- A-Z Animals
The Mountain Gorilla is a massive African gorilla, which is also the largest living primate. It is one of the two subspecies of the ‘Eastern Gorilla’ (with the other one being the ‘Grauer’s Gorilla’, or the ‘Eastern Lowland Gorilla’, the more populous one). The term ‘beringei’ in the scientific name of the mountain gorilla is in honor of the German explorer Captain Robert von Beringe, who discovered the animal on October 17, 1902, during his expedition to the volcanic Virunga mountains. These critically endangered herbivores lead a peaceful social life, and rarely attack humans.
|G. b. beringei|
|Gorilla beringei beringei|
|G. b. beringei|
|Gorilla beringei beringei|
Height (size): The standing height is between 4 and 6 feet (1.2 to 1.8 m).
Weight: Adult gorillas weigh anything between 300 and 425 pounds.
Fur/hair/coat: The entire body covered with black, thick to very thick coat.
Bodily Characteristics: They have a short and thick trunk with a broad chest and strong shoulders. The arms are sturdy and somewhat longer than the stubby legs.
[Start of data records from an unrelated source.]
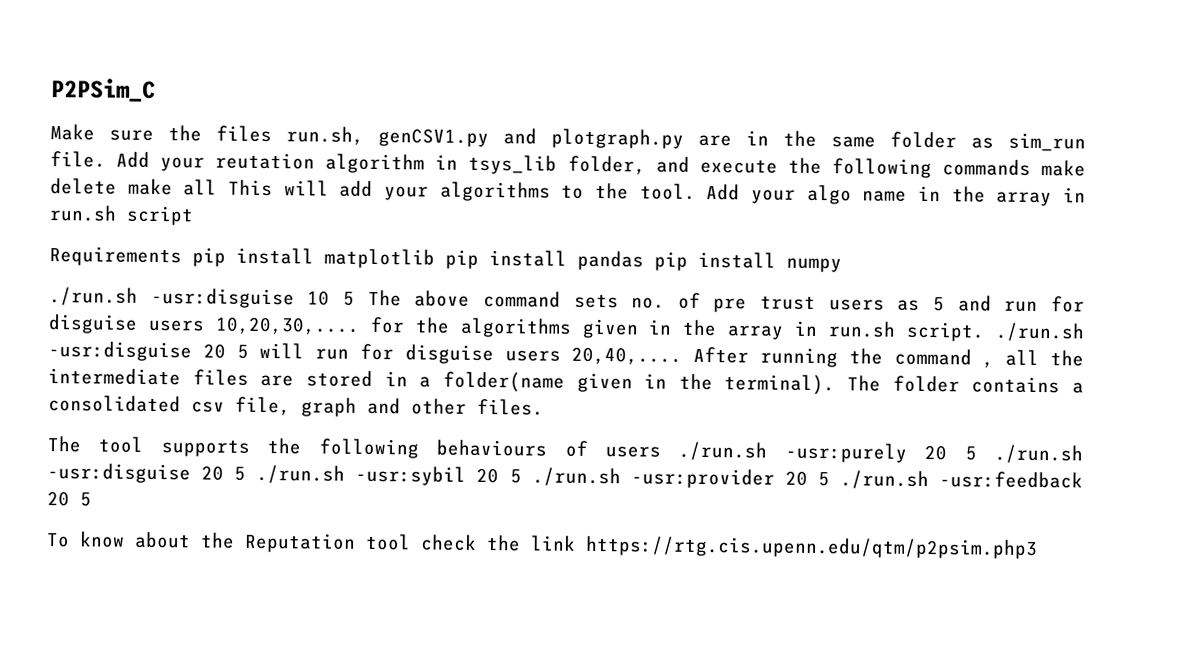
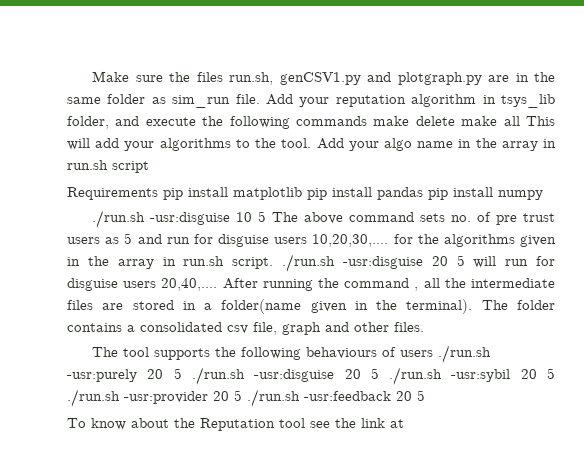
[51,78,156,103] P2PSim_C // -> (92, 76) none
[215,152,316,170] reutation -> [335,95,406,107] reputation
[420,534,477,551] check -> [310,421,330,428] see
[585,535,1038,560] https://rtg.cis.upenn.edu/qtm/p2psim.php3 -> [390,419,404,428] at

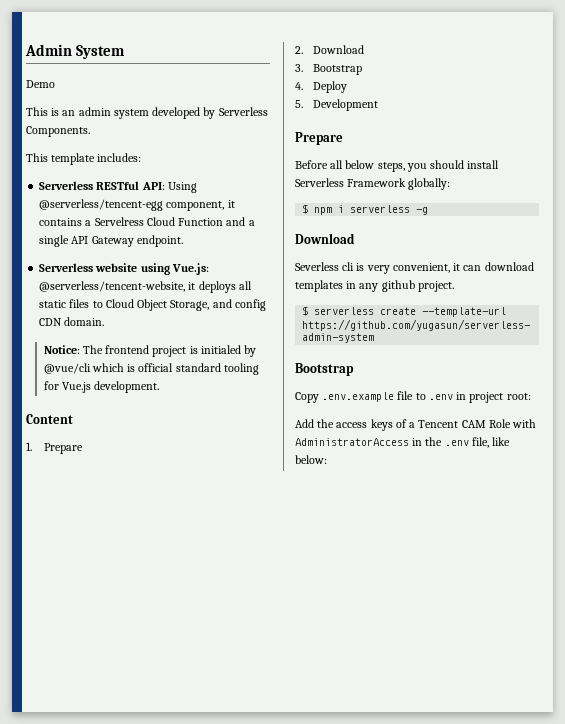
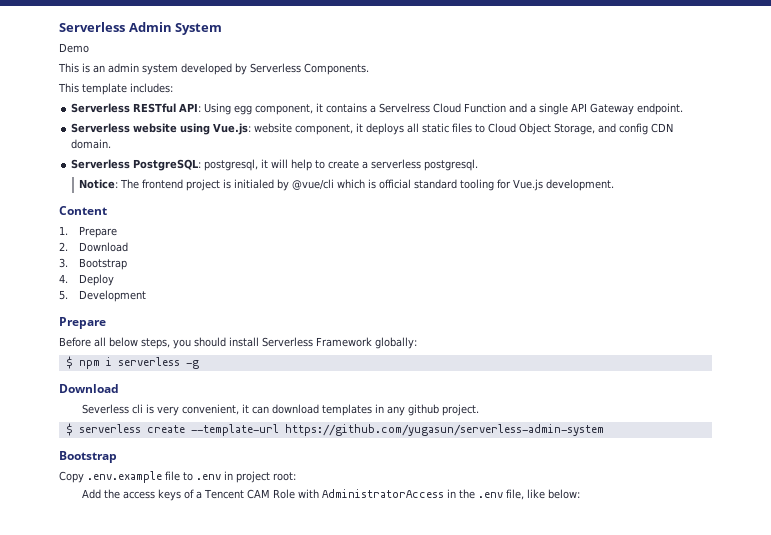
(25, 50) none -> [59,22,125,32] Serverless
[39,199,164,211] @serverless/tencent-egg -> [234,105,253,115] egg
[39,281,186,292] @serverless/tencent-website, -> [254,123,354,135] website component,
(105, 321) none -> [71,159,479,171] // Serverless PostgreSQL: postgresql, it will help to create a serverless postgresql.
Facial Features: The eyes and ears are dwarfed by their huge head, while the muzzle is glossy and hairless. Like most other gorillas, their nose is special in the sense that no two mountain gorillas have the same nose print.
The longevity of these animals in the wild is about 35 years, and in captivity, approximately 53 years.
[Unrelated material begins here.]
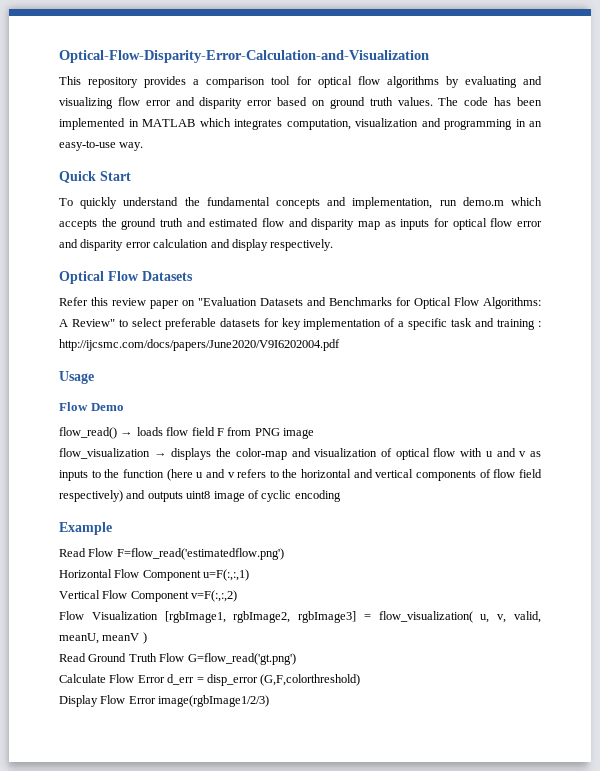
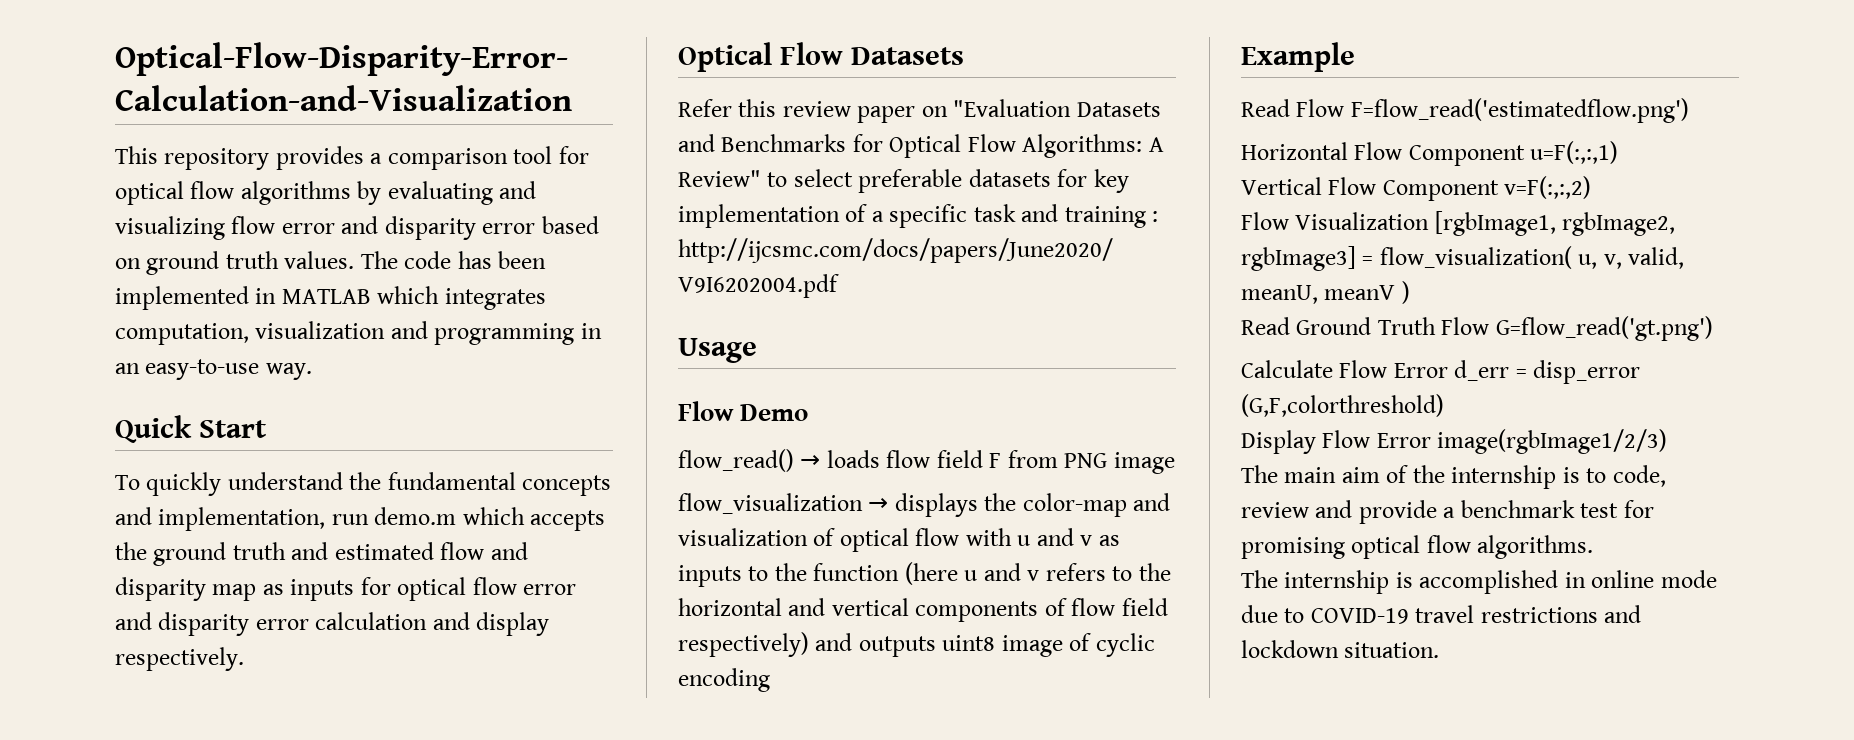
(270, 701) none -> [1241,465,1666,489] [1241,500,1654,524] [1241,535,1594,559] [1241,570,1717,594] [1241,605,1642,624] [1241,640,1440,658] // The main aim of the internship is to code, review and provide a benchmark test for promising optical flow algorithms. // The internship is accomplished in online mode due to COVID-19 travel restrictions and lockdown situation.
The location of this giant Gorilla is the high altitude biomes, ranging from 5,413 to 12,435 feet of the tropical rain forests of Virunga Mountains, the Democratic Republic of Congo, Rwanda, and Uganda. They specifically like living in bamboo forests.
They are found in a total of four national parks today, viz. the Bwindi Impenetrable, the Mgahinga Gorilla, the Volcanoes, and the Virunga national parks.
The Bwindi population from Uganda was thought to be an independent subspecies by some primatologists. However, no description has yet been finalized.
These primates live in groups (called ‘troops’) of up to 30 members consisting of a few younger males, juvenile or adult females, and babies, and is led by a silverback alpha male that is at least 12 years old. The alpha males are highly intelligent and take all the responsibilities, general decisions related to feeding trips, traveling, resting, and other group activities. They make sure that order is maintained within the troop.
The mountain gorillas are normally shy by nature, but when threatened, they can immediately turn aggressive. They display their rage banging on their chests, emitting roars and grunts of disgust. The alpha male usually attacks, while the females will fight to their death to protect their infants.
Mountain gorillas have herbivorous eating habits and need a lot of food daily. They have an important role in the ecological niche since they consume a variety of leaves, fruits, and plants without clearing the entire site of vegetation, allowing for renewal and regrowth of plant species. Wild bamboo, stinging nettles, celery, bedstraw thistles are their favorite.
The Mountain Gorilla has no specific mating season. The silverbacks father the majority of the young in their groups. The females attain sexual maturity at the age of 10 years and can carry one baby (or at times, twins) during one gestation period, lasting for 8.5 months. They can mother 2 to 6 offspring in a lifetime.
The newborn weighs around 1.8 kg, and are helpless and dependent. They spend time and travel places clinging on the backs of their mothers until they are four years old. However, the weaning period begins at around 3.5 years.
Apart from hunters and poachers, they are sometimes attacked by leopards. Population from the lower altitudes can be attacked by crocodiles. Otherwise, being a powerful herbivore, they have no ‘natural predators’ above them in the food chain.
As of September 2016, the total number of mountain gorillas left in the wild is approximately 880. However, important measures have been taken by world’s top wildlife organizations, including the WWF, to protect them from extinction. Since 1996, these montane gorillas have been classified as ‘Critically Endangered’, before which (1986-1996), they were just ‘endangered’. Factors like habitat loss, hunting, illegal charcoal production, oil and gas exploration, war and instability, human poaching, diseases including pneumonia, etc.
At present, the Mountain Gorilla is a ‘critically endangered’ species. The IUCN 3.1 has categorized them under the ‘CR’ (Critically Endangered) species list.